• [Records]:
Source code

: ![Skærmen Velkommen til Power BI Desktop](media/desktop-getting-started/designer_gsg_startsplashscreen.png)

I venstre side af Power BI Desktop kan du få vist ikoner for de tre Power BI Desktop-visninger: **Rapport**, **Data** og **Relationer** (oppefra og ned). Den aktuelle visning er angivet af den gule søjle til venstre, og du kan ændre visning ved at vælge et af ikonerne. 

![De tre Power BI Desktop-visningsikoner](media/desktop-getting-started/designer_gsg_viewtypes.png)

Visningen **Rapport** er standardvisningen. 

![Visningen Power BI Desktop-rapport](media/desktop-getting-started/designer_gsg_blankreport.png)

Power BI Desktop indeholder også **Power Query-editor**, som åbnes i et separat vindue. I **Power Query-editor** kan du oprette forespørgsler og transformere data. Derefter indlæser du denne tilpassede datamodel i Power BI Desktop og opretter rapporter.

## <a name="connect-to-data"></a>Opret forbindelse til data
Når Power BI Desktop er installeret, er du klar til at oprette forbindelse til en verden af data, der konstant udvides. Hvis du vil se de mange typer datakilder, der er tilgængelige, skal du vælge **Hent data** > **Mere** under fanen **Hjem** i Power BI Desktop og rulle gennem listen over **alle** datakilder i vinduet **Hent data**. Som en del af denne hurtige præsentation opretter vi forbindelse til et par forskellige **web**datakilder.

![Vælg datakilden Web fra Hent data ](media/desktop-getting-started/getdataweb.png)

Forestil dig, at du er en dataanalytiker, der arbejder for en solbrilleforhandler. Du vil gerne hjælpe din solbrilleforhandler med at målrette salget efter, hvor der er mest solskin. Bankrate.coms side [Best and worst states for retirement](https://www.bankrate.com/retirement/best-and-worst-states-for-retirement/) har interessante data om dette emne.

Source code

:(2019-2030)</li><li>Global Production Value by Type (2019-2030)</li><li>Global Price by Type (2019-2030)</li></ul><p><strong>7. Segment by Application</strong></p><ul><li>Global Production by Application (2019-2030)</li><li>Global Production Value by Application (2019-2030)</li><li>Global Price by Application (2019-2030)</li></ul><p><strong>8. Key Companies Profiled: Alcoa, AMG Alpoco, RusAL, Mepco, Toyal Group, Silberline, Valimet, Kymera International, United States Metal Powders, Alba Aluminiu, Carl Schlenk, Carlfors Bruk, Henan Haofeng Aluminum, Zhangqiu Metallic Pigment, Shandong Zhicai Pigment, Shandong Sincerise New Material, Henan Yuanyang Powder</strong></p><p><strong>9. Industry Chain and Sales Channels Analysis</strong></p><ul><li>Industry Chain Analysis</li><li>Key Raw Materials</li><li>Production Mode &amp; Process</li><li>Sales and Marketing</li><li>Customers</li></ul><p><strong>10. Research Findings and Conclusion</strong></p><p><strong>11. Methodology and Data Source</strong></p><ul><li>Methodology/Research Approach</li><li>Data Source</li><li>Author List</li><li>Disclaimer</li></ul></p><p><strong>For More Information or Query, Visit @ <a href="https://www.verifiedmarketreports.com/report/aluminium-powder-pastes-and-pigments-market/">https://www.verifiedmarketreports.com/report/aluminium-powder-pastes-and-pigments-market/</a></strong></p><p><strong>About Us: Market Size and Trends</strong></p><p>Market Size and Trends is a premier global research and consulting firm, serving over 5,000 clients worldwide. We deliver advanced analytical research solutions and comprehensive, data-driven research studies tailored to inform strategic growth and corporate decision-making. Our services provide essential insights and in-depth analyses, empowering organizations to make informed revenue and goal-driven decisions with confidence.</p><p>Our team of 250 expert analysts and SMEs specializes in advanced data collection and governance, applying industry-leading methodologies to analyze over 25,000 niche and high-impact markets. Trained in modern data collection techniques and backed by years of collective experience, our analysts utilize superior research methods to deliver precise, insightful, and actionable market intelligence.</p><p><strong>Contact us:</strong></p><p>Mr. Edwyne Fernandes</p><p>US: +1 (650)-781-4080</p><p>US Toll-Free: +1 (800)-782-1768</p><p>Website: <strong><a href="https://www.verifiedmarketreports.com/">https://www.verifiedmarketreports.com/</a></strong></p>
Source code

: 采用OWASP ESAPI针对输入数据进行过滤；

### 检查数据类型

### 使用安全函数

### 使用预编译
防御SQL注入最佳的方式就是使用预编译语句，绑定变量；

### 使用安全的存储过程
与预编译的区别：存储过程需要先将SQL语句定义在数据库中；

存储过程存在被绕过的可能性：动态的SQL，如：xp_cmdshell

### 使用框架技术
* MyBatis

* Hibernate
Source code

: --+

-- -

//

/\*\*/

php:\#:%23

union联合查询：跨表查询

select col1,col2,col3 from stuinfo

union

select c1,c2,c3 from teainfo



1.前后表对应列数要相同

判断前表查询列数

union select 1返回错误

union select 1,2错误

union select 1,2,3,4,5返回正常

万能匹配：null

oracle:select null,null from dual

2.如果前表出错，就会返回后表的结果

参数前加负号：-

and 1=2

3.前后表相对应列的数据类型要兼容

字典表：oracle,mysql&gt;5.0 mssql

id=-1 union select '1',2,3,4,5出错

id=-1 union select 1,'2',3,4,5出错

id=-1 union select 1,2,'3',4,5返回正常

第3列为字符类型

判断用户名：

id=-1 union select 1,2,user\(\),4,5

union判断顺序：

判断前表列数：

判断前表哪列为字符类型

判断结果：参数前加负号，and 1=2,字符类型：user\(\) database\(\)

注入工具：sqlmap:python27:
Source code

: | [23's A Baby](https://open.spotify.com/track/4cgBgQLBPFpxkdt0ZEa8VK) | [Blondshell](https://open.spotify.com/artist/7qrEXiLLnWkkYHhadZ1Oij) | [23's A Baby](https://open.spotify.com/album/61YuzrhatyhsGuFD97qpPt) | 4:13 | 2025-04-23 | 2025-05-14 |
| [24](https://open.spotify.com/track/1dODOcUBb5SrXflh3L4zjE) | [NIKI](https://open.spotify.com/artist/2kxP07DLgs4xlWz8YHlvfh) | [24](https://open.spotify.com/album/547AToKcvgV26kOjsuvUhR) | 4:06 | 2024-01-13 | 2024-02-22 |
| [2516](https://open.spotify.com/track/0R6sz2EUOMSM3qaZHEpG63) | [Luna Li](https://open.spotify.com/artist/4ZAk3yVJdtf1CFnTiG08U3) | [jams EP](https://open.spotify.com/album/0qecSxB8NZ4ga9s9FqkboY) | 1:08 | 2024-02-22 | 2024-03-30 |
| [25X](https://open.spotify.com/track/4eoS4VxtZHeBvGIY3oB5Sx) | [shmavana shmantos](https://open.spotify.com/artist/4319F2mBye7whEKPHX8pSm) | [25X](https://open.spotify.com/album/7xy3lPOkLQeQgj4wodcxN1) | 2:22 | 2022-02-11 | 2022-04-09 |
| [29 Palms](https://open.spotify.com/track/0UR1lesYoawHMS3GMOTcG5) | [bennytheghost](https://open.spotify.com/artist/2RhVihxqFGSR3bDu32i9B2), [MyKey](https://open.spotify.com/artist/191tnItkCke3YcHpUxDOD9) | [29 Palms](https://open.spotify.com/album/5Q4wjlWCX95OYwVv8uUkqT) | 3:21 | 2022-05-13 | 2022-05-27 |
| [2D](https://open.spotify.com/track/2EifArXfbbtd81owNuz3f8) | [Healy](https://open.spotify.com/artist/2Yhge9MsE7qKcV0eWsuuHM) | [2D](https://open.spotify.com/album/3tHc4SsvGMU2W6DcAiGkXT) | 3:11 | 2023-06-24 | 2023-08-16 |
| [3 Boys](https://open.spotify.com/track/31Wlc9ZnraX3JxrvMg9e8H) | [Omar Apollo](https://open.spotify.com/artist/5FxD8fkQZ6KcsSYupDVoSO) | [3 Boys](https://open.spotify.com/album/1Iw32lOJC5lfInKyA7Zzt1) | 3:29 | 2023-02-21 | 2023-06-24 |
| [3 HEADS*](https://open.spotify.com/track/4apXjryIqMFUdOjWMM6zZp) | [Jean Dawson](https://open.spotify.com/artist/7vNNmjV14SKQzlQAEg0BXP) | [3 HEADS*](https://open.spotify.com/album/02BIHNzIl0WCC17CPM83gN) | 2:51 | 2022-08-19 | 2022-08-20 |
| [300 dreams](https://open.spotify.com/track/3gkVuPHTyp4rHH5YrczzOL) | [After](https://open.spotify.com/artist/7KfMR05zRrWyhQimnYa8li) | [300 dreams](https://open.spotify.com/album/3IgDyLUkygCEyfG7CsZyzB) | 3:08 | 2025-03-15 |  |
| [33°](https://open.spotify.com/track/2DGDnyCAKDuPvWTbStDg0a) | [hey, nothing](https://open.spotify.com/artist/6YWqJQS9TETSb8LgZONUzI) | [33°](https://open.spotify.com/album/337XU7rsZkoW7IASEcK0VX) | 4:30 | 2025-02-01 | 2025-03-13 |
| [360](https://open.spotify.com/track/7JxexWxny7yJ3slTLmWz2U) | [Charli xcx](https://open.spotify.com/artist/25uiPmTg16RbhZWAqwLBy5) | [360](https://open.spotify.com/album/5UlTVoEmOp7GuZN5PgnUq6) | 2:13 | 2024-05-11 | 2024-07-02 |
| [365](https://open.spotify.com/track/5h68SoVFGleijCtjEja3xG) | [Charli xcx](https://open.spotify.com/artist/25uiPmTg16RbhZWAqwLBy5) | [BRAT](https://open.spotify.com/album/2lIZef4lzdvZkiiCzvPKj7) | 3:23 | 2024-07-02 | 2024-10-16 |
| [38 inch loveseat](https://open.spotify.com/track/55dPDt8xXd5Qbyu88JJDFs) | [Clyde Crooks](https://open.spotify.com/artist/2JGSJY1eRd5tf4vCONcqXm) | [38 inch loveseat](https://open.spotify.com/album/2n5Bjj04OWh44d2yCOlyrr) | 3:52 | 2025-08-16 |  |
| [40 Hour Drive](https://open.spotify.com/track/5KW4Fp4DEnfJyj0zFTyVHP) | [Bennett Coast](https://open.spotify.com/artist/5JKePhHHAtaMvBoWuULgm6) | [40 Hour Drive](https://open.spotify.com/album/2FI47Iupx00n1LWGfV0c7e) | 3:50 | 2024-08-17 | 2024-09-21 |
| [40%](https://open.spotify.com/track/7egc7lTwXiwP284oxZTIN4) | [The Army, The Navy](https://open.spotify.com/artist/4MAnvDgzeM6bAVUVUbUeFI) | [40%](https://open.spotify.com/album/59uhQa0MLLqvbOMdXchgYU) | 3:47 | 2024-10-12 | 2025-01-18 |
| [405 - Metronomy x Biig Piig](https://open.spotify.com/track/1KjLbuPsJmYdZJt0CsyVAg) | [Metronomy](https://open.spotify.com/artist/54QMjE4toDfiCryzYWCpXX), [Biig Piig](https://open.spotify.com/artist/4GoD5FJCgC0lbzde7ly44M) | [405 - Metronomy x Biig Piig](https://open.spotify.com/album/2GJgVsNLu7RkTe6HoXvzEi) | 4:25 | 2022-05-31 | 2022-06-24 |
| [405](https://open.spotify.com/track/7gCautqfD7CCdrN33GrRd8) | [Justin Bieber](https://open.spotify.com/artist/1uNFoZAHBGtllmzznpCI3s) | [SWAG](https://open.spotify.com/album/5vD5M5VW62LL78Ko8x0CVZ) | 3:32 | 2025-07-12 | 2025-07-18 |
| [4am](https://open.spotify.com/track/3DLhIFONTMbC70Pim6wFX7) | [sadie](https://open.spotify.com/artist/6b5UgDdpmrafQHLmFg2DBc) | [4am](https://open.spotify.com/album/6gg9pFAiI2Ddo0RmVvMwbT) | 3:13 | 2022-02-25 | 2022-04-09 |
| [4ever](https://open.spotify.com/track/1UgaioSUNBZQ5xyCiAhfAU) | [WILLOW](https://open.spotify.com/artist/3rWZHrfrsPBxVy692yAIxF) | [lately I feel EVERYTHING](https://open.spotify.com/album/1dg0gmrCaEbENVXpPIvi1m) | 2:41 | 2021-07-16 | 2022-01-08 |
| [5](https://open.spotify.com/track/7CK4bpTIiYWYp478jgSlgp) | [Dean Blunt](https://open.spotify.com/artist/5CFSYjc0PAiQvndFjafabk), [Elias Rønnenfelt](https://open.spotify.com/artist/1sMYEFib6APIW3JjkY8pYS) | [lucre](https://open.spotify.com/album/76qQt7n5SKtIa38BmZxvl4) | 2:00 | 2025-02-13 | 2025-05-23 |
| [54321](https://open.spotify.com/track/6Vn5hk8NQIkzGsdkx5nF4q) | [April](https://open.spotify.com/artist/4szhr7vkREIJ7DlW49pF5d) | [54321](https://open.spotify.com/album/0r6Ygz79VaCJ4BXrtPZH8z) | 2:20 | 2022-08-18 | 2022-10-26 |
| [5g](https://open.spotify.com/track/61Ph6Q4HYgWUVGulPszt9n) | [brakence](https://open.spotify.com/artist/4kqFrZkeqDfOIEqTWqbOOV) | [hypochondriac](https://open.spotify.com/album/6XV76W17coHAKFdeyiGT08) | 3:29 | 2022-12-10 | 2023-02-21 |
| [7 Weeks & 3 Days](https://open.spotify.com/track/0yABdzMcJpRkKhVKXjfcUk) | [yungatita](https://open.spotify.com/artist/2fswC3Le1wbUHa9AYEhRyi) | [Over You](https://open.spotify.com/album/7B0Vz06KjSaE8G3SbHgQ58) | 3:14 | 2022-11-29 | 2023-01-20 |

• [What the task asks]: Every line that contains the string "oracle" should be copied from the entries.

• [Expected answer]:
oracle:select null,null from dual
字典表：oracle,mysql&gt;5.0 mssql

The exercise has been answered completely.